Illustrator and author Maurice Sendak, creator of “Where the Wild Things Are”, “In the Night Kitchen” and “Outside, Over There” has passed away at 83. It is an impossible task to catalogue the countless ways Sendak has contributed to our culture. His work is so unique it seeded itself into the smallest cracks of our consciousness when we were young and now yields strange, wonderful things.
But in one thing I am certain; ask any graphic or interface designer who designs for children if they have been personally influenced by Sendak’s work, you will likely meet an emphatic “Yes”.
This is not a simple matter of aping style or technique. While Sendak’s illustrative craft is masterful, it is something deeper those of us who design respond to.
Sendak himself said, “I don’t write for children.

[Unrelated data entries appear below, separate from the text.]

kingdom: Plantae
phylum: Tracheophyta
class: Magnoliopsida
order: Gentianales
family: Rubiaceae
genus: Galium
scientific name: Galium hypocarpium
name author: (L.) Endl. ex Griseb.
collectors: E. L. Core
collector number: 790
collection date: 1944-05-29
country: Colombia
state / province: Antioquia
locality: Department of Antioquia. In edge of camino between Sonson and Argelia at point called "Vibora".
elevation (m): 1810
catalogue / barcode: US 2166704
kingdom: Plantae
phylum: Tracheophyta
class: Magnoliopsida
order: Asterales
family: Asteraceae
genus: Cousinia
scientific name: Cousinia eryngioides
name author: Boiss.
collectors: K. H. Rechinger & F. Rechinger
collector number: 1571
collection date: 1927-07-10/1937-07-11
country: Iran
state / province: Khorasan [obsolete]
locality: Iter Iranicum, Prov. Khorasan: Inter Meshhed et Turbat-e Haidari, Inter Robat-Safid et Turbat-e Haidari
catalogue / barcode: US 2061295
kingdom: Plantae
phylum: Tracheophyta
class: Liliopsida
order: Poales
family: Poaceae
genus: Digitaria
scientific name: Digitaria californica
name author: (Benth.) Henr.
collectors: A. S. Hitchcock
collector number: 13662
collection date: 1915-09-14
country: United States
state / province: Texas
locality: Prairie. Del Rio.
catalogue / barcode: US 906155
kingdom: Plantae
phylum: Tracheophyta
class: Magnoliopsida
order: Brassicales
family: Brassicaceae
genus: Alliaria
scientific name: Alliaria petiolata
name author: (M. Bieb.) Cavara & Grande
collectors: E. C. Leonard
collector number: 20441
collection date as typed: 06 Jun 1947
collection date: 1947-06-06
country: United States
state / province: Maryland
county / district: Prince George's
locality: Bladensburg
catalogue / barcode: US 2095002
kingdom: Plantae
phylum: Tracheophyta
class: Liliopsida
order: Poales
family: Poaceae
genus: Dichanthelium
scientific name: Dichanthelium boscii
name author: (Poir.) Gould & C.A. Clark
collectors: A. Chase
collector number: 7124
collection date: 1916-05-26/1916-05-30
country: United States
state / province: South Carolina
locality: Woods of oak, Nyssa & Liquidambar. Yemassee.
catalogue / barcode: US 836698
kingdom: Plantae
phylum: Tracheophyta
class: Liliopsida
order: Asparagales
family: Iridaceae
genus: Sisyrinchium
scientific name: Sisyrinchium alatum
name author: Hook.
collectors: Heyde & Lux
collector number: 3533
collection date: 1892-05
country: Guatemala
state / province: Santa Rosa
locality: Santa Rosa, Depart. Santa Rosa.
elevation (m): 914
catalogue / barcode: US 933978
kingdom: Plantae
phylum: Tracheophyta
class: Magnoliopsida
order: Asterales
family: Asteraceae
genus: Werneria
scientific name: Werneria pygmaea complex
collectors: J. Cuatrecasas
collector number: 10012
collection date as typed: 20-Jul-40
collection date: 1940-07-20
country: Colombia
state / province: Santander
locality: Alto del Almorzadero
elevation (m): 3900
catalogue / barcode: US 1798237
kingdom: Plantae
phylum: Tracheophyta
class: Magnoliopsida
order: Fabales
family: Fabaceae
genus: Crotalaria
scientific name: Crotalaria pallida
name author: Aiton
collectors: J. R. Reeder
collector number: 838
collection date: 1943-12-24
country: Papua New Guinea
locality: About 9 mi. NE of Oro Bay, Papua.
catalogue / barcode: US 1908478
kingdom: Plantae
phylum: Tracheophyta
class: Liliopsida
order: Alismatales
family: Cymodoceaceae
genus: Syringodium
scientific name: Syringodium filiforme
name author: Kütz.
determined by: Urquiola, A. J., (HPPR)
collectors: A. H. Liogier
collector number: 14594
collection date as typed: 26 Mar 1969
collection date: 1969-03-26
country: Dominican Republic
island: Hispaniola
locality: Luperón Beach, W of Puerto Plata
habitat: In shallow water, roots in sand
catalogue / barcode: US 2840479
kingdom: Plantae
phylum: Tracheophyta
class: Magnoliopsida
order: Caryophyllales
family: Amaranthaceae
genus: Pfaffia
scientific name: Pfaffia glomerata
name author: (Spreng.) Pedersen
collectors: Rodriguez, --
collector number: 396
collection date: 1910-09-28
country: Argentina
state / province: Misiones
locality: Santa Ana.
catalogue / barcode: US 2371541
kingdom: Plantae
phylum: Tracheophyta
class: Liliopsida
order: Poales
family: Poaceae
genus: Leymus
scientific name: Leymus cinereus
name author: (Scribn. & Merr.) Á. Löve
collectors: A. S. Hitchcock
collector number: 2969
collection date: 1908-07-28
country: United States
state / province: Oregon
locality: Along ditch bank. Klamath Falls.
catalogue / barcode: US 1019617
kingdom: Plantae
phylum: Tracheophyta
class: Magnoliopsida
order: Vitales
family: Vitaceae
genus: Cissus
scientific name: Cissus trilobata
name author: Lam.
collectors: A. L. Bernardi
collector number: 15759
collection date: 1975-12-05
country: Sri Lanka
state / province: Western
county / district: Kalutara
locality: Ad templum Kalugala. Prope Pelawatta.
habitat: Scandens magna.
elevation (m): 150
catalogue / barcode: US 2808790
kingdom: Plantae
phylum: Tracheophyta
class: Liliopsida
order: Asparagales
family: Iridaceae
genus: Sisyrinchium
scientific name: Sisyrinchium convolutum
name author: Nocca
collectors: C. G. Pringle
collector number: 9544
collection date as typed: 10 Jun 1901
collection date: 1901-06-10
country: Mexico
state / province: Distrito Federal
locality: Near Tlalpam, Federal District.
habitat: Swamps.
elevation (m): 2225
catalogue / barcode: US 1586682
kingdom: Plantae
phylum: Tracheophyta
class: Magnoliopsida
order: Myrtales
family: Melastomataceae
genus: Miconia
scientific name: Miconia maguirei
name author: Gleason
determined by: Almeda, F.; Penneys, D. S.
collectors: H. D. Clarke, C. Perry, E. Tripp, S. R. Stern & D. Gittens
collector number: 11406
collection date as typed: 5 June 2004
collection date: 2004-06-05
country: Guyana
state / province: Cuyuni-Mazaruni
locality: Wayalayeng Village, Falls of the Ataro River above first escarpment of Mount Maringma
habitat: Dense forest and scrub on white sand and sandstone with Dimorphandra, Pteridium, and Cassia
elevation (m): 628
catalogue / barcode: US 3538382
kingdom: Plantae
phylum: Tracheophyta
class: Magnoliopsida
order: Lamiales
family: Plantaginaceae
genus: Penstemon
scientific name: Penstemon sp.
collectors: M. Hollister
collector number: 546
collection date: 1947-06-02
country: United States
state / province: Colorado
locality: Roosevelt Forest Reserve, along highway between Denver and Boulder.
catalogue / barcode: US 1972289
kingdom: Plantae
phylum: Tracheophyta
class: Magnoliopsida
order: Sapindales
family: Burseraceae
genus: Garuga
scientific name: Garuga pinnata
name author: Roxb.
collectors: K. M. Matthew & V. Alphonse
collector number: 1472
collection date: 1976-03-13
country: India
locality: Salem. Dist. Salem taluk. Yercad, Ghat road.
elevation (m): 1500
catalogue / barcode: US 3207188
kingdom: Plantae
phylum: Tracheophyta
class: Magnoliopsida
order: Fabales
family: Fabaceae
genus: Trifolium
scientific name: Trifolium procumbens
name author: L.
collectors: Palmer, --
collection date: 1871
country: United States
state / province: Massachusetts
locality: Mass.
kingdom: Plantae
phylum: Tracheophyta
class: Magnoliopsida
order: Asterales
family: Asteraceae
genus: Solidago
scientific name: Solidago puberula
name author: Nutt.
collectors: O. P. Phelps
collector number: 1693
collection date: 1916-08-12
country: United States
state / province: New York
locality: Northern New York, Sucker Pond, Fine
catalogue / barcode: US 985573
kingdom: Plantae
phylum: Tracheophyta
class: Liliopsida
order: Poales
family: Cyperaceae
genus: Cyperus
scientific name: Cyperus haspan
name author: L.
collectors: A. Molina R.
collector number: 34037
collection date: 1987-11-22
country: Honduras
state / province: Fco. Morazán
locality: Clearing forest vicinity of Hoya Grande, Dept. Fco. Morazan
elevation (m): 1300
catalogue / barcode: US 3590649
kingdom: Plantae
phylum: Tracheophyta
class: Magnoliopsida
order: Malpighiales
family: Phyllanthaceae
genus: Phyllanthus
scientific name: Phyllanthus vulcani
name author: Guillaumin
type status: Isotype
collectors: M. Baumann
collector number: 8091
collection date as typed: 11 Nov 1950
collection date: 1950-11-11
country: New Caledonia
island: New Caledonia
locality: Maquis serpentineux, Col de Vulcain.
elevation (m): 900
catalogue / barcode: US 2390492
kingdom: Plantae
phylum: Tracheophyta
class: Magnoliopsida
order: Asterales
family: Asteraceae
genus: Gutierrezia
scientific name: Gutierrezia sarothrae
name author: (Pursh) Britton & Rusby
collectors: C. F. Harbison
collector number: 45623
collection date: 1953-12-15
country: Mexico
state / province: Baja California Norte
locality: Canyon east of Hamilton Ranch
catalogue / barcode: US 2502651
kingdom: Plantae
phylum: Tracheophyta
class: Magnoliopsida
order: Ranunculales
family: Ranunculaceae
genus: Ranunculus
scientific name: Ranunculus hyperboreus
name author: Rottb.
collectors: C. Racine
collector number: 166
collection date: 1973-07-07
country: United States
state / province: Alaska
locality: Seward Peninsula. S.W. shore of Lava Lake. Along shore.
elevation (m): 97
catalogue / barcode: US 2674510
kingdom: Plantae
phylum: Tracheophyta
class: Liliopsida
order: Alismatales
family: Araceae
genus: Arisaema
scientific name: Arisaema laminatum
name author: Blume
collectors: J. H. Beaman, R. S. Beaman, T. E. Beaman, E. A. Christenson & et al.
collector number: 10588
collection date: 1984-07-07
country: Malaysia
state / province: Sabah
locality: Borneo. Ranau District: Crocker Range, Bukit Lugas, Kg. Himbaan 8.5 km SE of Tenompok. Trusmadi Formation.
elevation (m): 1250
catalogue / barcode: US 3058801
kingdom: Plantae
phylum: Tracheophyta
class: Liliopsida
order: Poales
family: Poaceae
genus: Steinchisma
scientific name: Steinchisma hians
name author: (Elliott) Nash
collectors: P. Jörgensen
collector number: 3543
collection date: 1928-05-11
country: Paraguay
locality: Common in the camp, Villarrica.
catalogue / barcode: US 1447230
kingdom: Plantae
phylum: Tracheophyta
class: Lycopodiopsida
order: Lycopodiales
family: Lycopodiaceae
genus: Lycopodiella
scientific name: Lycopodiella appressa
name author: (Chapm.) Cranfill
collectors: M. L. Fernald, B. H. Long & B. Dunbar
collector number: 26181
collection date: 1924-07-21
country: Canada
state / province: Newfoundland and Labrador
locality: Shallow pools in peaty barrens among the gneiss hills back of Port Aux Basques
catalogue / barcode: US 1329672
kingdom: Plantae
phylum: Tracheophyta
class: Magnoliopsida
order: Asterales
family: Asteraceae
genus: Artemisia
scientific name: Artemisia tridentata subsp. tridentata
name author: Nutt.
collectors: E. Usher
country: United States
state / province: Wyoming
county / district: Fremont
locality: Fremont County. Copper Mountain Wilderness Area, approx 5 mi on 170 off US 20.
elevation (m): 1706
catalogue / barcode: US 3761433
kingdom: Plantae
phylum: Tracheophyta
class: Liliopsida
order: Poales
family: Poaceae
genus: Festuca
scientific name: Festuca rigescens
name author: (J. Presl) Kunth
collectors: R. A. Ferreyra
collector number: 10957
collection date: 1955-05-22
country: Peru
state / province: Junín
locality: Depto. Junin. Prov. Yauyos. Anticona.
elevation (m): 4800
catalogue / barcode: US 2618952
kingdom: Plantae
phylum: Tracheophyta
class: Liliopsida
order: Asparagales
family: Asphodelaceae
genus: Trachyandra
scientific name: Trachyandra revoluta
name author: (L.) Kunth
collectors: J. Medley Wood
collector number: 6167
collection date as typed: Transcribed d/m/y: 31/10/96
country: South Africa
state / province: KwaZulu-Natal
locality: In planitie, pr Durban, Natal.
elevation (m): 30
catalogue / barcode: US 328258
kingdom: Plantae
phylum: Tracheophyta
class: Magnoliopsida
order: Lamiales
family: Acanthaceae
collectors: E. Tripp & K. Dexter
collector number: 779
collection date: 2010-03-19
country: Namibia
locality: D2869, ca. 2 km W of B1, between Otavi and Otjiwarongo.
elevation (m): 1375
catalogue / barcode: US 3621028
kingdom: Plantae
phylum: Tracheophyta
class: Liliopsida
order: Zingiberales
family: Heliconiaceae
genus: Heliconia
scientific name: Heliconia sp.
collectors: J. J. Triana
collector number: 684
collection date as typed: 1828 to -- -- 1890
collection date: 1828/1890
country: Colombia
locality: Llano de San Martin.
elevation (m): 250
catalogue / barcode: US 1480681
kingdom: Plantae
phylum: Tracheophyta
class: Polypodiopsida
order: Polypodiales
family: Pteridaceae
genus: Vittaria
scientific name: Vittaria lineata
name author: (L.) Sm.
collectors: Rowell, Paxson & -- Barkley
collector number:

I write, and they tell me it’s for children.”
I believe that is the ideal philosophy by which to approach creating any sort of character, interface or design with children intended as the end users. What Sendak did so admirably is understand that kids are as complex, contradictory and philosophical as any adult. While the twin pressures of deadlines and creating a polished product make it is easy to fall into a default design mode of all bright colors and smooth edges, it is worth remembering that it is the rough edges that catch the corners of a child’s imagination. Kids are endlessly questioning, and as such, are often pleased to be confronted with something a little different. To have something a little scary, something a little strange and something a little honest about the world can go far in keeping a child’s attention where it might otherwise stray.
Now all that said; interface design exists in service to instructional design. It is the gelatin that suspends the delicious marshmallows of knowledge in the final product salad. It is not the role of graphic design for children’s software to diverge into confrontational and unsettling places. It must be approachable, easily understood and must not drown out the lessons or curriculum presented. It is not meant to be a ‘Wild Rumpus’.
But there are countless ways, little touches that you can include into a design that tells kids; you know that they know.
Maurice Sendak was instrumental to my childhood. But I’m astounded now, as a parent and a graphic designer who works on projects aimed at school kids, how instrumental he is to me as an adult.